## Start SUPPLIED RECORDS

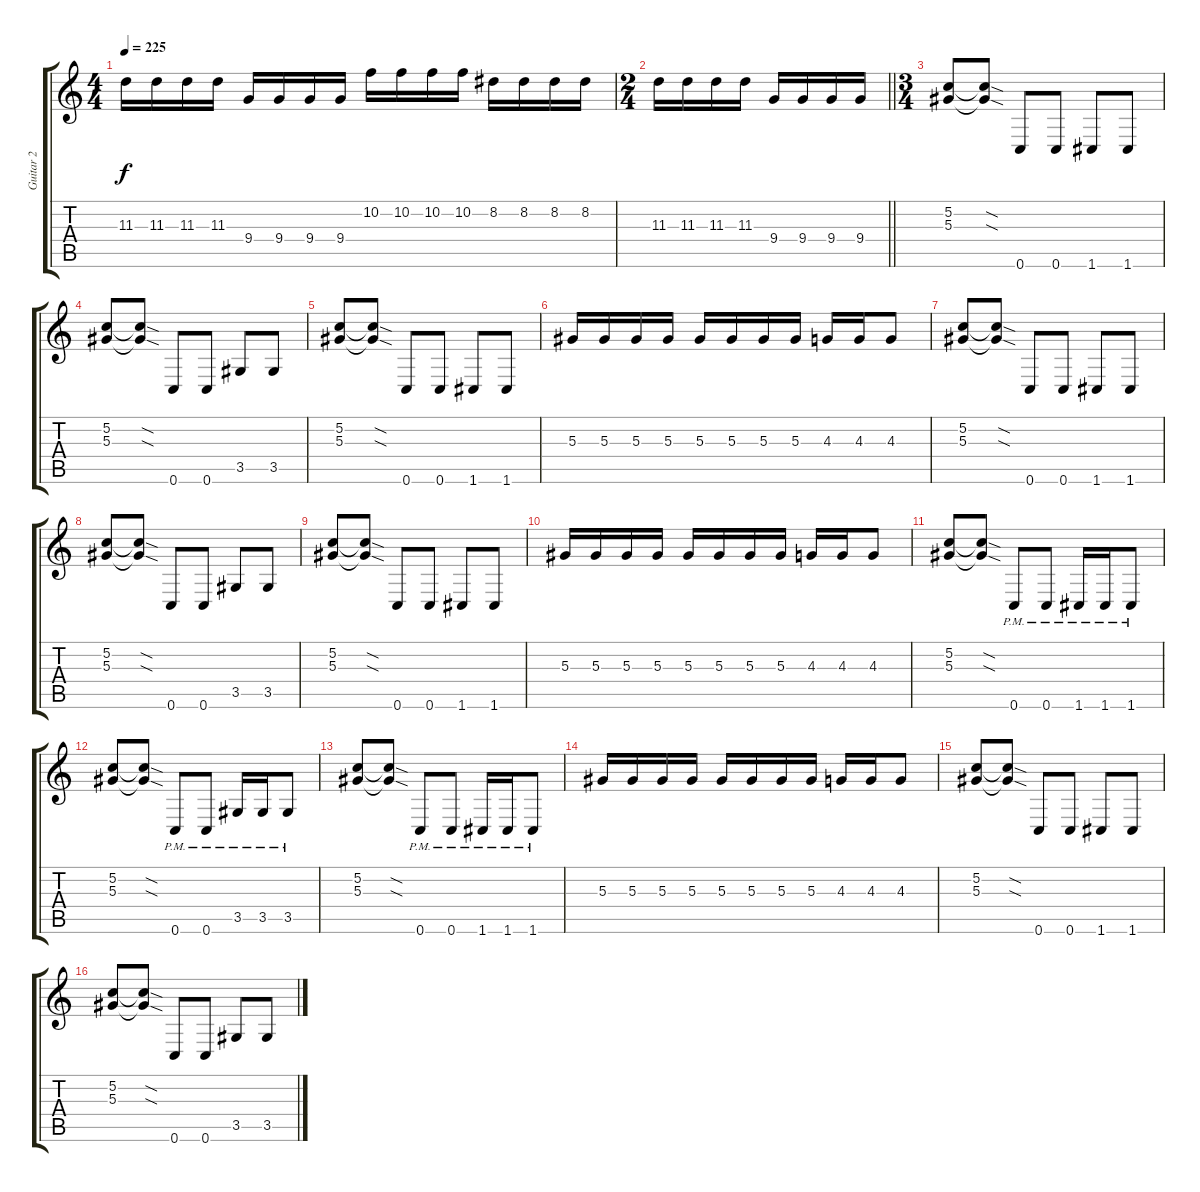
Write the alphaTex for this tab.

\track ("Guitar 2" "Guitar 2") {instrument distortionguitar}
\staff {score tabs}
\tuning (C4 G3 Eb3 Bb2 F2 C2) {hide}
\ts (4 4)
\tempo 225
\clef g2
\ks c
11.3.16{dy f} 11.3.16 11.3.16 11.3.16 9.4.16 9.4.16 9.4.16 9.4.16 10.2.16 10.2.16 10.2.16 10.2.16 8.2.16 8.2.16 8.2.16 8.2.16 |
\ts (2 4)
\barLineRight lightlight
11.3.16 11.3.16 11.3.16 11.3.16 9.4.16 9.4.16 9.4.16 9.4.16 |
\ts (3 4)
(5.2 5.3).8 (5.2{sod t} 5.3{sod t}).8 0.6.8 0.6.8 1.6.8 1.6.8 |
(5.2 5.3).8 (5.2{sod t} 5.3{sod t}).8 0.6.8 0.6.8 3.5.8 3.5.8 |
(5.2 5.3).8 (5.2{sod t} 5.3{sod t}).8 0.6.8 0.6.8 1.6.8 1.6.8 |
5.3.16 5.3.16 5.3.16 5.3.16 5.3.16 5.3.16 5.3.16 5.3.16 4.3.16 4.3.16 4.3.8 |
(5.2 5.3).8 (5.2{sod t} 5.3{sod t}).8 0.6.8 0.6.8 1.6.8 1.6.8 |
(5.2 5.3).8 (5.2{sod t} 5.3{sod t}).8 0.6.8 0.6.8 3.5.8 3.5.8 |
(5.2 5.3).8 (5.2{sod t} 5.3{sod t}).8 0.6.8 0.6.8 1.6.8 1.6.8 |
5.3.16 5.3.16 5.3.16 5.3.16 5.3.16 5.3.16 5.3.16 5.3.16 4.3.16 4.3.16 4.3.8 |
(5.2 5.3).8 (5.2{sod t} 5.3{sod t}).8 0.6{pm}.8 0.6{pm}.8 1.6{pm}.16 1.6{pm}.16 1.6{pm}.8 |
(5.2 5.3).8 (5.2{sod t} 5.3{sod t}).8 0.6{pm}.8 0.6{pm}.8 3.5{pm}.16 3.5{pm}.16 3.5{pm}.8 |
(5.2 5.3).8 (5.2{sod t} 5.3{sod t}).8 0.6{pm}.8 0.6{pm}.8 1.6{pm}.16 1.6{pm}.16 1.6{pm}.8 |
5.3.16 5.3.16 5.3.16 5.3.16 5.3.16 5.3.16 5.3.16 5.3.16 4.3.16 4.3.16 4.3.8 |
(5.2 5.3).8 (5.2{sod t} 5.3{sod t}).8 0.6.8 0.6.8 1.6.8 1.6.8 |
(5.2 5.3).8 (5.2{sod t} 5.3{sod t}).8 0.6.8 0.6.8 3.5.8 3.5.8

## End SUPPLIED RECORDS

§ WHAT THE TASK ASKS:
Copy out every line of the entries above word for word, omitting the pictures.

§ RESULT OF THE EXERCISE:
Write the alphaTex for this tab.

\track ("Guitar 2" "Guitar 2") {instrument distortionguitar}
\staff {score tabs}
\tuning (C4 G3 Eb3 Bb2 F2 C2) {hide}
\ts (4 4)
\tempo 225
\clef g2
\ks c
11.3.16{dy f} 11.3.16 11.3.16 11.3.16 9.4.16 9.4.16 9.4.16 9.4.16 10.2.16 10.2.16 10.2.16 10.2.16 8.2.16 8.2.16 8.2.16 8.2.16 |
\ts (2 4)
\barLineRight lightlight
11.3.16 11.3.16 11.3.16 11.3.16 9.4.16 9.4.16 9.4.16 9.4.16 |
\ts (3 4)
(5.2 5.3).8 (5.2{sod t} 5.3{sod t}).8 0.6.8 0.6.8 1.6.8 1.6.8 |
(5.2 5.3).8 (5.2{sod t} 5.3{sod t}).8 0.6.8 0.6.8 3.5.8 3.5.8 |
(5.2 5.3).8 (5.2{sod t} 5.3{sod t}).8 0.6.8 0.6.8 1.6.8 1.6.8 |
5.3.16 5.3.16 5.3.16 5.3.16 5.3.16 5.3.16 5.3.16 5.3.16 4.3.16 4.3.16 4.3.8 |
(5.2 5.3).8 (5.2{sod t} 5.3{sod t}).8 0.6.8 0.6.8 1.6.8 1.6.8 |
(5.2 5.3).8 (5.2{sod t} 5.3{sod t}).8 0.6.8 0.6.8 3.5.8 3.5.8 |
(5.2 5.3).8 (5.2{sod t} 5.3{sod t}).8 0.6.8 0.6.8 1.6.8 1.6.8 |
5.3.16 5.3.16 5.3.16 5.3.16 5.3.16 5.3.16 5.3.16 5.3.16 4.3.16 4.3.16 4.3.8 |
(5.2 5.3).8 (5.2{sod t} 5.3{sod t}).8 0.6{pm}.8 0.6{pm}.8 1.6{pm}.16 1.6{pm}.16 1.6{pm}.8 |
(5.2 5.3).8 (5.2{sod t} 5.3{sod t}).8 0.6{pm}.8 0.6{pm}.8 3.5{pm}.16 3.5{pm}.16 3.5{pm}.8 |
(5.2 5.3).8 (5.2{sod t} 5.3{sod t}).8 0.6{pm}.8 0.6{pm}.8 1.6{pm}.16 1.6{pm}.16 1.6{pm}.8 |
5.3.16 5.3.16 5.3.16 5.3.16 5.3.16 5.3.16 5.3.16 5.3.16 4.3.16 4.3.16 4.3.8 |
(5.2 5.3).8 (5.2{sod t} 5.3{sod t}).8 0.6.8 0.6.8 1.6.8 1.6.8 |
(5.2 5.3).8 (5.2{sod t} 5.3{sod t}).8 0.6.8 0.6.8 3.5.8 3.5.8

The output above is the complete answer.